Argümanımız şudur: Tehlikeyi kesin olarak ortadan kaldırmanın en iyi yolu, rejimi ortadan kaldırmaktır. Çünkü rejim, bazı anlaşmaları imzaladıktan sonra bile daha önce ne kadar güvenilirdi? Obama yönetimi sırasında serbest bırakılan fonların ülke çıkarlarına hizmet etmek yerine Lübnan veya Suriye’deki çeşitli tugaylara gittiğini gördük. Zaman bitiyor. Ve şimdi İran halkıyla birlikte soruna kesin olarak son vermek için bir fırsatımız var.
İsrail’de son zamanlarda ABD ile birlikte çok büyük bir askeri tatbikat yapıldı. İnsanlar İran’ın nükleer programını sona erdirmek için sözde askeri seçenekten bahsediyorlar…
… bu bir kabus. Hele o milletin “Hey sokaktayız, rejimden kurtulalım” dediği bir noktada..“Ayrımcılığa nasıl son verdik? Bir noktada buna bir son vermek isteyenlerin savunmasına geldik. nasıl son verdik [Gen. Wojciech] Polonya’da Jaruzelski? Dayanışma hareketinde Lech Walesa ve şirkete yardım ederek.

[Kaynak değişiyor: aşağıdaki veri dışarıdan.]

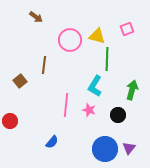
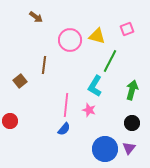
green line: moved 3 px right, 2 px down; rotated 25 degrees clockwise
black circle: moved 14 px right, 8 px down
blue semicircle: moved 12 px right, 13 px up
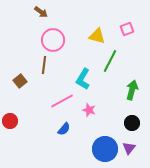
brown arrow: moved 5 px right, 5 px up
pink circle: moved 17 px left
cyan L-shape: moved 12 px left, 7 px up
pink line: moved 4 px left, 4 px up; rotated 55 degrees clockwise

Neden İran da aynı mantığın parçası olmasın? Zaten hayatımızı tehlikeye atıyoruz ve her gün insanları kaybediyoruz. Bizimle çalış. En iyi orduya sahipsiniz: insanlar. Bu rejim gittiği an, istikrarı sağlamak için çok çalışıyor olacağız. İsraillilerle, Arap komşularla birlikte çalışmamız gerekiyor. Enerji ve güvenlik konularında Avrupalılarla birlikte çalışmamız gerekiyor.
İran’a geri dönmeyi hayal edebiliyor musunuz?

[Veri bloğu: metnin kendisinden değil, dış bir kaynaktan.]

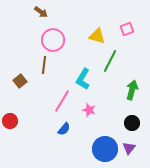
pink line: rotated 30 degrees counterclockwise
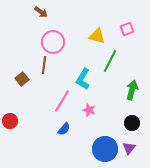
pink circle: moved 2 px down
brown square: moved 2 px right, 2 px up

Kendimi ülkenin dört bir yanını dolaşan bir karavanda görüyorum, sadece insanlarla etkileşim kurmak için kamp kuruyorum. İnsanların gerçekten ne istediğini bu şekilde hissedebilir ve onlara karar vermede daha etkili olmanın yollarını gösterebilirsiniz. Bence yerleşik demokrasilerin sırrı, vatandaşlarının proaktif olmasıdır. Her zaman arkasına yaslanıp “birisi benim için bir şey yapsın” diyen çok geleneksel bir Ortadoğu kültürüne bir proaktiflik zihniyeti yerleştirmek çok zor. Ama bu nesil artık beklemiyor.